The young John Robinson (a distinguished South African hominin palaeontologist) and Robert Broom at Sterkfontein Cave (Gauteng Province).

 

Broom’s interest in palaeontology overpowered his interest in anthropology. When T. Swiglaar discovered the Broken Hill skull (now known as Kabwe) in Zambia in 1921, Broom was certain that humanity’s roots must have been in Africa. As a result, he was ecstatic when the Taung child was uncovered.

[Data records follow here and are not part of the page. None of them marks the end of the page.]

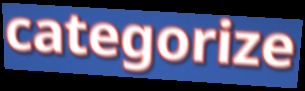
categorize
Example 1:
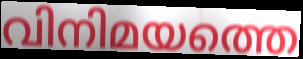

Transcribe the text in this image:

വിനിമയത്തെ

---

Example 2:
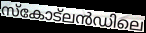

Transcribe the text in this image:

സ്കോട്ലൻഡിലെ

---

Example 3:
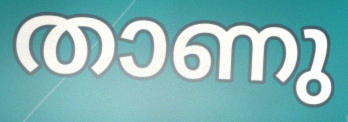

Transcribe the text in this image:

താണു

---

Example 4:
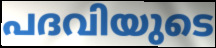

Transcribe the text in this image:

പദവിയുടെ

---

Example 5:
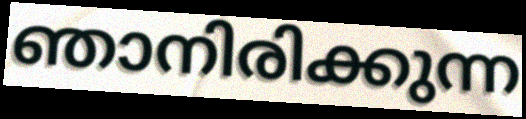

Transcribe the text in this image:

ഞാനിരിക്കുന്ന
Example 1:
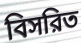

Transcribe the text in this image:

বিসরিত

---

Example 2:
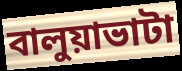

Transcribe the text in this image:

বালুয়াভাটা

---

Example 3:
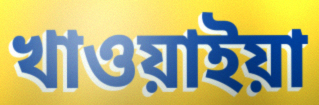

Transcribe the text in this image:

খাওয়াইয়া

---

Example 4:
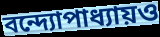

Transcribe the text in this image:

বন্দ্যোপাধ্যায়ও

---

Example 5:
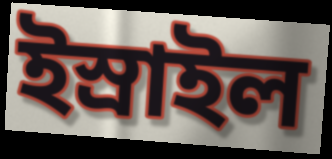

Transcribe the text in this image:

ইস্রাইল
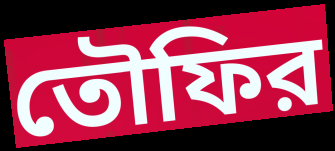
তৌফির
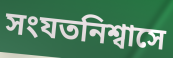
সংযতনিশ্বাসে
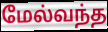
மேல்வந்த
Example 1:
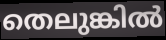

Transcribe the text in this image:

തെലുങ്കിൽ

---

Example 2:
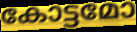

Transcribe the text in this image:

കോട്ടമോ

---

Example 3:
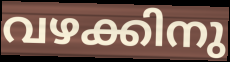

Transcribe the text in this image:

വഴക്കിനു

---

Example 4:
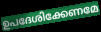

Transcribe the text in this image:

ഉപദേശിക്കേണമേ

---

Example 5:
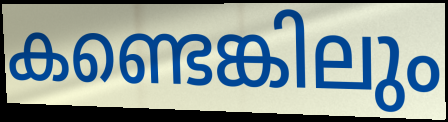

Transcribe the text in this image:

കണ്ടെങ്കിലും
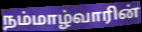
நம்மாழ்வாரின்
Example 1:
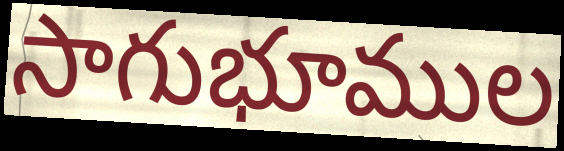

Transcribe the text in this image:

సాగుభూముల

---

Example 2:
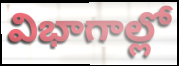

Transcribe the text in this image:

విభాగాల్లో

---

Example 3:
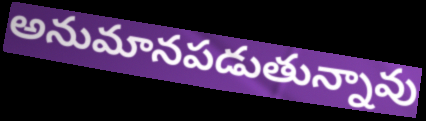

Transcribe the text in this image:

అనుమానపడుతున్నావు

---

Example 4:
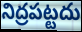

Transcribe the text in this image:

నిద్రపట్టదు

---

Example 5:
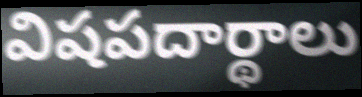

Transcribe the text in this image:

విషపదార్థాలు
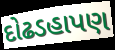
દોઢડહાપણ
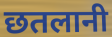
छतलानी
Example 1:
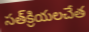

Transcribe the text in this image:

సత్‌క్రియలచేత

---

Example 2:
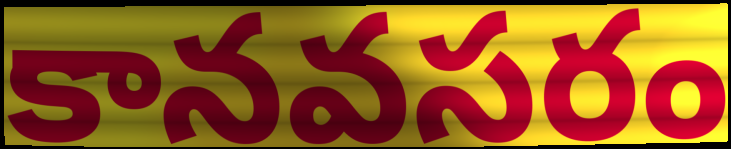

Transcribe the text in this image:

కానవసరం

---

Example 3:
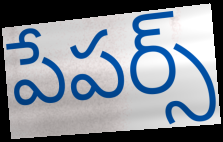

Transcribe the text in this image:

పేపర్స్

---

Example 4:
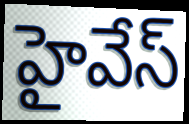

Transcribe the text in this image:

హైవేస్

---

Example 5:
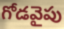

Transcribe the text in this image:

గోడవైపు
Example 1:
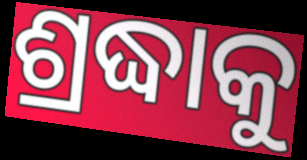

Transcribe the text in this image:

ଶ୍ରଦ୍ଧାକୁ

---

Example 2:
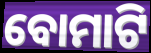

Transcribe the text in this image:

ବୋମାଟି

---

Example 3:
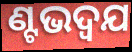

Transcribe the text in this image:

ଣ୍ଟଭଦ୍ଵଯ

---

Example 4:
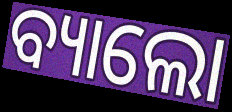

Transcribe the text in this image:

ବ୍ୟାଲୋ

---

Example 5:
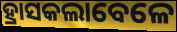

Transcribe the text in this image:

ହ୍ରାସକଲାବେଳେ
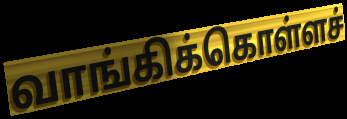
வாங்கிக்கொள்ளச்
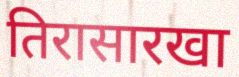
तिरासारखा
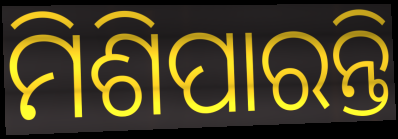
ମିଶିପାରନ୍ତି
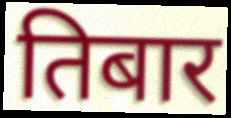
तिबार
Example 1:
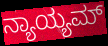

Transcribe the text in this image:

ನ್ಯಾಯ್ಯಮ್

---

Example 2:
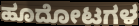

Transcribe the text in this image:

ಹೂದೋಟಗಳ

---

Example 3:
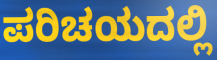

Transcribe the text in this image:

ಪರಿಚಯದಲ್ಲಿ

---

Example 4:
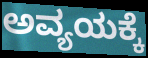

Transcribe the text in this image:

ಅವ್ಯಯಕ್ಕೆ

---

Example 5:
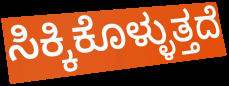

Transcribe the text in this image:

ಸಿಕ್ಕಿಕೊಳ್ಳುತ್ತದೆ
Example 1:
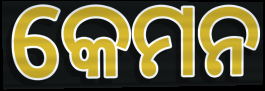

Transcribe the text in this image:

କେମନ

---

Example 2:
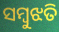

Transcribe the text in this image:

ସମ୍ବୁଝତି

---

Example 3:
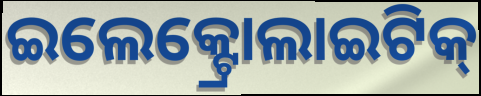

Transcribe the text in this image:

His charisma helped him recover from the blow of being disliked by the scientific community, and the immense amount of effort he put into his work won him the respect of the then prime minister, Jan Smuts, who saw to it that a palaeontology position was created for him at the Transvaal Museum (now the DITSONG: National Museum of Natural History) in Pretoria in1934.

 

Broom focused his hunt for hominins in the Sterkfontein valley in the late 1930s and early 1940s. Because dynamite was used to retrieve fossils, his work generated controversy. However, his strategy did succeed in making him renowned around the world by discovering Mrs Ples and Kromdraai Ape-man. In 1951, Robert Broom passed away after working tirelessly to finish his monograph on the Swartkrans hominins. On April 6, 1951, he finished the last corrections, writing in his journal, “Now that’s finished…and so am I.” That evening, he passed away.